MOSCOU: Moscou a déclaré dimanche «persona non grata» 20 diplomates tchèques en représailles à l'expulsion de 18 diplomates russes par Prague qui les accuse d'espionnage, une décision fustigée par la Russie qui y voit «la trace des Etats-Unis».
Cette annonce a été faite par le ministère russe des Affaires étrangères, après la convocation de l'ambassadeur tchèque à Moscou, Vitezslav Pivonka.
«Nous lui avons fermement signifié notre protestation après l’acte inamical des autorités tchèques à l’encontre du personnel de la représentation diplomatique russe à Prague», précise le communiqué.
«Il a été annoncé à M. Pivonka que 20 collaborateurs de l’ambassade de République tchèque à Moscou avaient été déclarés persona non grata. Ils doivent quitter notre territoire avant la fin de la journée du 19 avril 2021», ajoute le texte.
Plus tôt, Moscou avait dénoncé la décision «sans précédent» des autorités tchèques, et rejeté des accusations «infondées et farfelues» portées contre ses diplomates.
«Cette démarche hostile s'inscrit dans le prolongement d'une série d'actions anti-russes entreprises par la République tchèque ces dernières années. On ne peut qu'y voir la trace des Etats-Unis», avait assuré la diplomatie russe.

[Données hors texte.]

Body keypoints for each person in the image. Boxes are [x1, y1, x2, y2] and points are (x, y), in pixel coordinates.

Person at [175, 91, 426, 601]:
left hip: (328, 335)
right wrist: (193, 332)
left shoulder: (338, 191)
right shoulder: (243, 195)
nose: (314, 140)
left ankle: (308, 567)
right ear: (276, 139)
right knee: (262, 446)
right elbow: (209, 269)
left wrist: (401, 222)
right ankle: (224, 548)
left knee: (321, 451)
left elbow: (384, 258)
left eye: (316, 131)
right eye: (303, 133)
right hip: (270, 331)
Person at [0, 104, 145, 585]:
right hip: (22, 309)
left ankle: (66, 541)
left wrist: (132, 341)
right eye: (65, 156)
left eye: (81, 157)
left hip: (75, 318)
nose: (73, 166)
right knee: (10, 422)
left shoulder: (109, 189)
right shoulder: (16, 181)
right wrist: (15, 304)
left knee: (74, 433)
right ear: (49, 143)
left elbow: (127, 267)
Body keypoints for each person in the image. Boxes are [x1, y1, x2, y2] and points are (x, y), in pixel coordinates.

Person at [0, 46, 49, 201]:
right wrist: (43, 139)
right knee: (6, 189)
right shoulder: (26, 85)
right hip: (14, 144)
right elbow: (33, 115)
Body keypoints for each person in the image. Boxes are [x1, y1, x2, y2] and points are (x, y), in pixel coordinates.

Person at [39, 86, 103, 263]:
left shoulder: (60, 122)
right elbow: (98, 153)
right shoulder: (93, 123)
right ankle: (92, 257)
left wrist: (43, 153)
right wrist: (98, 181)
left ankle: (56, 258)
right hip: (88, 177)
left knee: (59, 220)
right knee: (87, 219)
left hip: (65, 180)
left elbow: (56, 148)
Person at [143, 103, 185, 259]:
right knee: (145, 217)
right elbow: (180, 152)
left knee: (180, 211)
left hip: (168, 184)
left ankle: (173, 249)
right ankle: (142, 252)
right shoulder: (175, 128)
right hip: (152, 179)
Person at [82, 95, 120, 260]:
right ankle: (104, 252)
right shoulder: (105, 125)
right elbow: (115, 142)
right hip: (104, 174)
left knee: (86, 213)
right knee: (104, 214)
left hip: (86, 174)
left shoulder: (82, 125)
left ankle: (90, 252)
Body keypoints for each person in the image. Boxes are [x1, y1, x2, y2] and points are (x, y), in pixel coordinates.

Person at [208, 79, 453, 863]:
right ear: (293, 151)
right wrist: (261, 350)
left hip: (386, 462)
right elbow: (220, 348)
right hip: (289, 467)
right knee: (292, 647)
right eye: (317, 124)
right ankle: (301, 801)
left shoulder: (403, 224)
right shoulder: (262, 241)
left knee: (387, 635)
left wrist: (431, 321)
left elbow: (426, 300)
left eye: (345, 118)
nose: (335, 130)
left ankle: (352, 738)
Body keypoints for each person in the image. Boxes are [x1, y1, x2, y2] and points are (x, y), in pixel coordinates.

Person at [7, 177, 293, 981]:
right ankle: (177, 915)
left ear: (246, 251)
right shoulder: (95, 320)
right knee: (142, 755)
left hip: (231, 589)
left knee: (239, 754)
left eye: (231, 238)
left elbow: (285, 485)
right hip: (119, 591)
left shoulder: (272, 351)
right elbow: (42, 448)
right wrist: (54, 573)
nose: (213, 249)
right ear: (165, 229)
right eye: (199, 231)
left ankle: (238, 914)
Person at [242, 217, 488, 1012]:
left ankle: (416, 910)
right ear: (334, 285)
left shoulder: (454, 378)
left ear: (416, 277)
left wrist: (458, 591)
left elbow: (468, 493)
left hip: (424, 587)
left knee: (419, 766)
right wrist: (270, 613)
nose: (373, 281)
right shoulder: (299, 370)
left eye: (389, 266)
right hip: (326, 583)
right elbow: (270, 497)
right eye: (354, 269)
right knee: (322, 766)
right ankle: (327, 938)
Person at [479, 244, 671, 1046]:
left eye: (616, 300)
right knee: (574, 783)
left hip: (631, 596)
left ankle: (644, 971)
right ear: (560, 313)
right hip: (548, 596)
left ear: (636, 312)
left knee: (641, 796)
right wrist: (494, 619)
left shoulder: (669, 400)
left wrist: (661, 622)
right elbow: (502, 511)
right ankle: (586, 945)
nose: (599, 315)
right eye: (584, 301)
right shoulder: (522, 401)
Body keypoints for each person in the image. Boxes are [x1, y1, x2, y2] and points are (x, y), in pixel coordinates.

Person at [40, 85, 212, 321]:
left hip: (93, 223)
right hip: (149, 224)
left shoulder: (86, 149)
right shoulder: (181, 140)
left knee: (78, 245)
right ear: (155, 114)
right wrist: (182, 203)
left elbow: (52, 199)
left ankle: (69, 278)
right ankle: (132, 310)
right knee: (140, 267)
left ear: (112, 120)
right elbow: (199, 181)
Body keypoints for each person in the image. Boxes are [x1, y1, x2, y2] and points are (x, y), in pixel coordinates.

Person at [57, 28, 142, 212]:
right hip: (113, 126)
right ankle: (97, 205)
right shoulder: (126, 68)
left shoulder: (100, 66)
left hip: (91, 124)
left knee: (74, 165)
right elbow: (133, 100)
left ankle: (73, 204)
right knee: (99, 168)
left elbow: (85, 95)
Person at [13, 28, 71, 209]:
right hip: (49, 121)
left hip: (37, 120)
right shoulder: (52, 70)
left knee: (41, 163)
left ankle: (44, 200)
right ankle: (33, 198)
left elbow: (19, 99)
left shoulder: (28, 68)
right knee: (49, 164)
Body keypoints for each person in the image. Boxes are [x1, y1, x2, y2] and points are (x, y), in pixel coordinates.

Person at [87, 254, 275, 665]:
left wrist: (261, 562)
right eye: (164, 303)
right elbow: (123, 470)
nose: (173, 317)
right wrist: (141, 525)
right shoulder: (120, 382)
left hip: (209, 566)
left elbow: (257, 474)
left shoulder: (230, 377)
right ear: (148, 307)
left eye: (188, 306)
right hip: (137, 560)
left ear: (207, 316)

«Dans un effort pour plaire aux États-Unis dans le contexte des récentes sanctions américaines contre la Russie, les autorités tchèques ont même dépassé leurs maîtres d'outre-mer à cet égard», a-t-elle ajouté.

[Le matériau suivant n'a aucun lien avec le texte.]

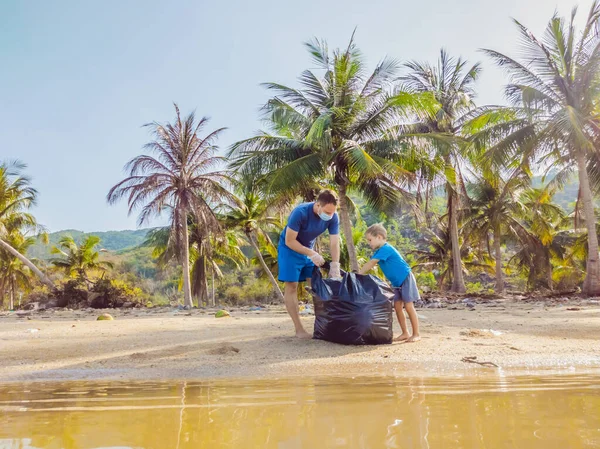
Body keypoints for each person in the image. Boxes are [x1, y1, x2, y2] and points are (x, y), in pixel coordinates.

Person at [278, 190, 341, 338]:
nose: (329, 215)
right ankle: (299, 329)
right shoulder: (300, 213)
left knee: (316, 285)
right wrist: (311, 253)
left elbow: (334, 242)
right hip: (290, 249)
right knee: (292, 285)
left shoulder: (333, 217)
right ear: (317, 205)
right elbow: (290, 241)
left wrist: (335, 265)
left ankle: (324, 325)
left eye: (332, 212)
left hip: (309, 249)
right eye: (327, 212)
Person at [359, 223, 421, 342]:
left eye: (370, 240)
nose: (369, 243)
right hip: (396, 282)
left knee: (408, 306)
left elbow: (371, 263)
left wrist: (359, 273)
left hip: (405, 278)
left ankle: (416, 334)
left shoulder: (386, 248)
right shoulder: (378, 252)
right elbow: (371, 262)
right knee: (397, 307)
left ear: (380, 237)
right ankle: (405, 333)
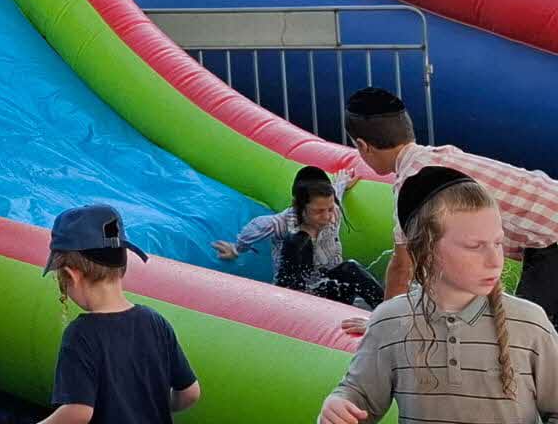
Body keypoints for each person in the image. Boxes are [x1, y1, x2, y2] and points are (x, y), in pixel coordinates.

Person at [319, 168, 558, 424]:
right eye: (475, 246)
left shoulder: (529, 324)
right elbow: (359, 398)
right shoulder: (390, 322)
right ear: (427, 250)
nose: (495, 260)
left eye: (497, 243)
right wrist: (337, 407)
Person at [345, 86, 558, 324]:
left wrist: (381, 324)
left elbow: (402, 267)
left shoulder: (414, 181)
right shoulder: (443, 154)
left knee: (524, 329)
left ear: (363, 146)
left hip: (552, 241)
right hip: (549, 222)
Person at [42, 205, 201, 424]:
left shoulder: (81, 334)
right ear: (121, 266)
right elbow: (190, 393)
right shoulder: (155, 322)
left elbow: (78, 412)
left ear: (71, 275)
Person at [212, 165, 382, 307]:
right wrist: (236, 249)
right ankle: (297, 303)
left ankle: (386, 311)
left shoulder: (332, 212)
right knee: (299, 240)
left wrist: (340, 184)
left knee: (350, 268)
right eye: (318, 212)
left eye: (329, 209)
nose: (326, 217)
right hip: (293, 294)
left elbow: (334, 196)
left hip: (332, 287)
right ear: (298, 206)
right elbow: (253, 229)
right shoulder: (279, 223)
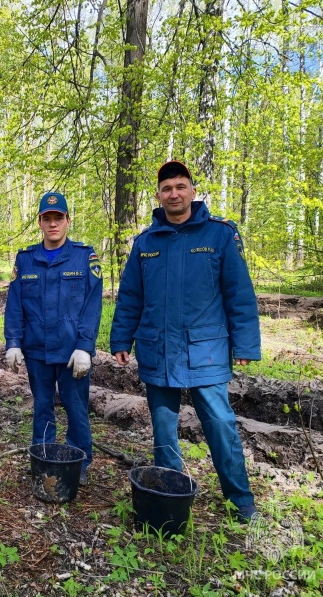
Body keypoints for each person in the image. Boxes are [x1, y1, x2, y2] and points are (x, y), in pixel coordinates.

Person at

Parallèlement à l'expulsion de 18 diplomates russes identifiés comme des agents des services d'espionnage de Moscou, Prague a assuré samedi avoir «des preuves irréfutables» impliquant des agents du GRU, le renseignement militaire russe, dans l'explosion d'un dépôt de munitions à Vrbetice, qui avait tué deux personnes en 2014.
La police tchèque a indiqué rechercher deux hommes porteurs de passeports russes pour leur rôle présumé dans cette explosion, portant les mêmes noms que les suspects de la tentative d'empoisonnement au Novitchok de l'ex-agent double Sergueï Skripal à Salisbury, en Grande-Bretagne, en 2018.
Manifestants à Prague
A Prague, des manifestants ont barbouillé dimanche de ketchup le mur de l’ambassade de Russie.

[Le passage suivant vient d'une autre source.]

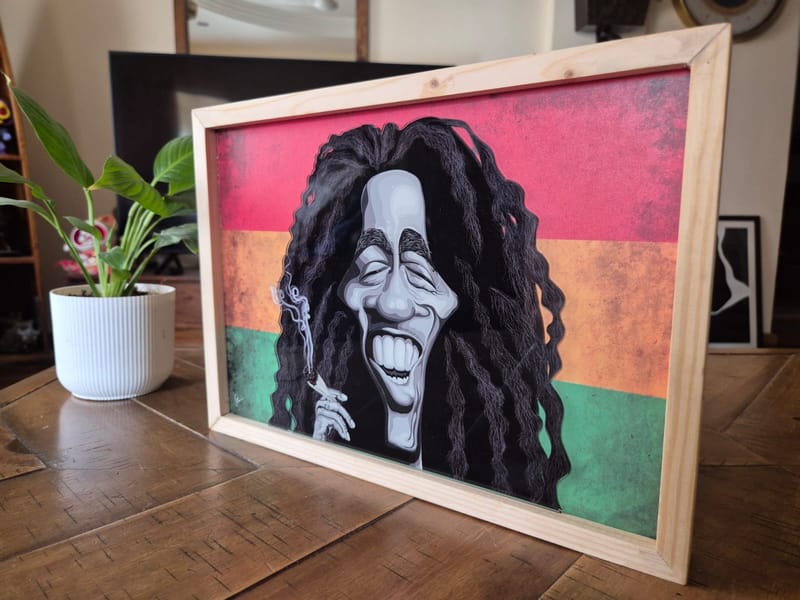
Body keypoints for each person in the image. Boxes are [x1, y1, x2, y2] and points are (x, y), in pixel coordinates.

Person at [269, 116, 570, 510]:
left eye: (419, 270)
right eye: (372, 267)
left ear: (460, 293)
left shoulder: (492, 476)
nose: (393, 303)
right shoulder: (336, 413)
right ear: (343, 292)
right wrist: (322, 449)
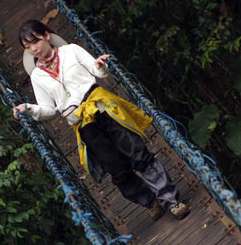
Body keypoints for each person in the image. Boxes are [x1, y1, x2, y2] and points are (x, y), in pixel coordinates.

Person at [12, 20, 189, 220]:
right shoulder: (37, 76)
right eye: (28, 47)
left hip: (103, 108)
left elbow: (96, 70)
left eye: (35, 41)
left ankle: (172, 201)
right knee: (117, 169)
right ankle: (149, 201)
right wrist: (28, 108)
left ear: (46, 36)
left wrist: (100, 66)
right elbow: (48, 109)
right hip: (83, 124)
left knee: (138, 154)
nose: (33, 48)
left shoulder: (71, 50)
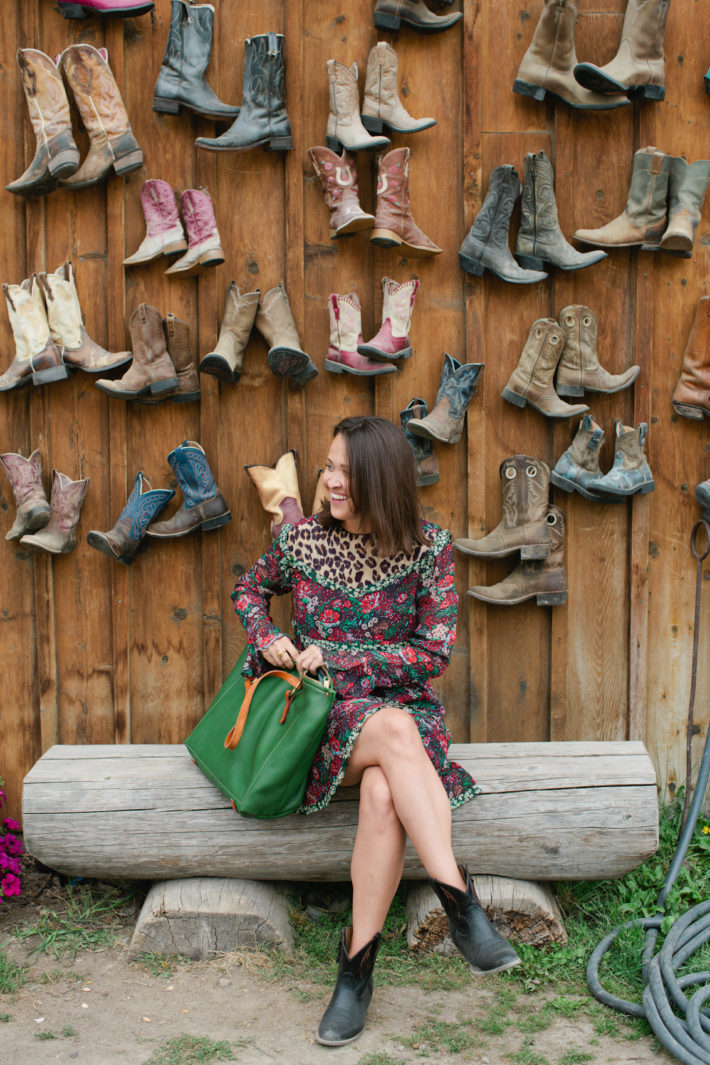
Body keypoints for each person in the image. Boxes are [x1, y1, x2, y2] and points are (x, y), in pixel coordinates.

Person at [232, 415, 520, 1047]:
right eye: (328, 467)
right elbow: (248, 592)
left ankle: (355, 971)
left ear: (381, 479)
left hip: (408, 716)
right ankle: (460, 903)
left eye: (344, 471)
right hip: (324, 718)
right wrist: (270, 636)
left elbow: (432, 655)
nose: (330, 481)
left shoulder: (430, 547)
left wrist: (343, 655)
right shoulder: (301, 541)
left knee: (386, 787)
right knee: (388, 731)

«Le meurtre de citoyens tchèques sur leur territoire par un autre pays, c’est presque un acte de guerre», a déclaré Tomas Peszynski, un des manifestants.
Une centaine de personnes brandissaient des banderoles sur lesquelles on pouvait lire «Nous ne sommes pas l'arrière-cour de la Russie» et scandaient «Honte» en agitant des drapeaux de l’UE et de l’OTAN.
La veille, la police avait arrêté sept personnes qui avaient déjà barbouillé le mur de l’ambassade avec du ketchup en guise de sang.
Les deux Russes qui seraient les auteurs du sabotage des dépôts de munitions ont été identifiés comme Alexander Mishkin et Anatoly Chepigov, sur la base d’images vidéo du site.
Le ministre tchèque de l'Industrie Karel Havlicek a par ailleurs estimé qu'aucune société russe ne devrait pouvoir participer à la construction prévue d'une centrale nucléaire.
«Je n'imagine pas Rosatom» (géant de l'énergie nucléaire russe, ndlr) être en mesure de satisfaire aux exigences de sécurité», a-t-il estimé.
Londres a exprimé dimanche son soutien à la République tchèque dans cette affaire.
«Le Royaume-Uni soutient pleinement ses alliés tchèques, qui ont révélé jusqu'où les services de renseignements russes sont prêts à aller pour mener des opérations dangereuses et malveillantes en Europe», a déclaré dans un communiqué le ministre britannique des Affaires étrangères Dominic Raab.
«Nous sommes déterminés et engagés plus que jamais à traduire les responsables de l'attaque de Salisbury en justice et saluons les actions des autorités tchèques pour faire de même», a ajouté le chef de la diplomatie britannique. «La Russie doit renoncer à ces actions, qui violent les normes internationales les plus fondamentales».
Malgré les conclusions de Londres en ce sens, Moscou a toujours démenti toute implication dans l'affaire Skripal.
Jeudi, le ministère des Affaires étrangères britannique avait convoqué l'ambassadeur de Russie à Londres en raison des «activités malveillantes» attribuées à Moscou, dont des cyberattaques et les mouvements de troupes à la frontière ukrainienne.